─── DATA FOR THIS TASK

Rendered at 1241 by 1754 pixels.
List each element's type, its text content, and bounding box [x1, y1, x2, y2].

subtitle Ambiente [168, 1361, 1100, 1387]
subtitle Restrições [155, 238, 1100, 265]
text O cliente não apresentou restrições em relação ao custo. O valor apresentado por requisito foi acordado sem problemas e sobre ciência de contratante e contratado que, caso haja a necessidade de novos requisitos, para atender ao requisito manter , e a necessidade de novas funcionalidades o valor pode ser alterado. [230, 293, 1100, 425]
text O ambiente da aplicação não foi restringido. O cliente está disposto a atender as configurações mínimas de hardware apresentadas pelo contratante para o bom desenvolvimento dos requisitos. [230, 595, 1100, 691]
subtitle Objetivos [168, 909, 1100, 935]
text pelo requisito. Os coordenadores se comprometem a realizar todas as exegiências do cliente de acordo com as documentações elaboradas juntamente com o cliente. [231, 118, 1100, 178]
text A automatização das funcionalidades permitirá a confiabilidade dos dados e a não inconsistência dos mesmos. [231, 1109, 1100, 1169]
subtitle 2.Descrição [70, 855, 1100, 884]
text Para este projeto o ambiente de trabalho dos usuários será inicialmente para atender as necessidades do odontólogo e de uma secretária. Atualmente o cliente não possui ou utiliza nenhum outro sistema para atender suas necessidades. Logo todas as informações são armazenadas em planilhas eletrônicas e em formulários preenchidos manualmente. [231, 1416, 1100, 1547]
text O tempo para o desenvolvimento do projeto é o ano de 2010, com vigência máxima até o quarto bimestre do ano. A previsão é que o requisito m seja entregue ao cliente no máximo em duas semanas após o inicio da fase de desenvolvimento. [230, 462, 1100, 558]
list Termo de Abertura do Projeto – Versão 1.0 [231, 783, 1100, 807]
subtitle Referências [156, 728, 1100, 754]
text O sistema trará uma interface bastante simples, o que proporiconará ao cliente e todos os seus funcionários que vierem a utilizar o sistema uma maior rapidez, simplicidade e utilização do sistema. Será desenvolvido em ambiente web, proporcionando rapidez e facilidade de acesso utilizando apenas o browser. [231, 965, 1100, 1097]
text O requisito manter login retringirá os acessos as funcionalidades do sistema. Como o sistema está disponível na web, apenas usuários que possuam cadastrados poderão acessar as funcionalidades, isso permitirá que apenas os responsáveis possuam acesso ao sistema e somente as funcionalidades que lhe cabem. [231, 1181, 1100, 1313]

──────

Reproduce the listing above, switching each "subtitle" to "heading" and leaving everything else unchanged.

Rendered at 1241 by 1754 pixels.
List each element's type, its text content, and bounding box [x1, y1, x2, y2].

heading Ambiente [168, 1361, 1100, 1387]
heading Restrições [155, 238, 1100, 265]
text O cliente não apresentou restrições em relação ao custo. O valor apresentado por requisito foi acordado sem problemas e sobre ciência de contratante e contratado que, caso haja a necessidade de novos requisitos, para atender ao requisito manter , e a necessidade de novas funcionalidades o valor pode ser alterado. [230, 293, 1100, 425]
text O ambiente da aplicação não foi restringido. O cliente está disposto a atender as configurações mínimas de hardware apresentadas pelo contratante para o bom desenvolvimento dos requisitos. [230, 595, 1100, 691]
heading Objetivos [168, 909, 1100, 935]
text pelo requisito. Os coordenadores se comprometem a realizar todas as exegiências do cliente de acordo com as documentações elaboradas juntamente com o cliente. [231, 118, 1100, 178]
text A automatização das funcionalidades permitirá a confiabilidade dos dados e a não inconsistência dos mesmos. [231, 1109, 1100, 1169]
heading 2.Descrição [70, 855, 1100, 884]
text Para este projeto o ambiente de trabalho dos usuários será inicialmente para atender as necessidades do odontólogo e de uma secretária. Atualmente o cliente não possui ou utiliza nenhum outro sistema para atender suas necessidades. Logo todas as informações são armazenadas em planilhas eletrônicas e em formulários preenchidos manualmente. [231, 1416, 1100, 1547]
text O tempo para o desenvolvimento do projeto é o ano de 2010, com vigência máxima até o quarto bimestre do ano. A previsão é que o requisito m seja entregue ao cliente no máximo em duas semanas após o inicio da fase de desenvolvimento. [230, 462, 1100, 558]
list Termo de Abertura do Projeto – Versão 1.0 [231, 783, 1100, 807]
heading Referências [156, 728, 1100, 754]
text O sistema trará uma interface bastante simples, o que proporiconará ao cliente e todos os seus funcionários que vierem a utilizar o sistema uma maior rapidez, simplicidade e utilização do sistema. Será desenvolvido em ambiente web, proporcionando rapidez e facilidade de acesso utilizando apenas o browser. [231, 965, 1100, 1097]
text O requisito manter login retringirá os acessos as funcionalidades do sistema. Como o sistema está disponível na web, apenas usuários que possuam cadastrados poderão acessar as funcionalidades, isso permitirá que apenas os responsáveis possuam acesso ao sistema e somente as funcionalidades que lhe cabem. [231, 1181, 1100, 1313]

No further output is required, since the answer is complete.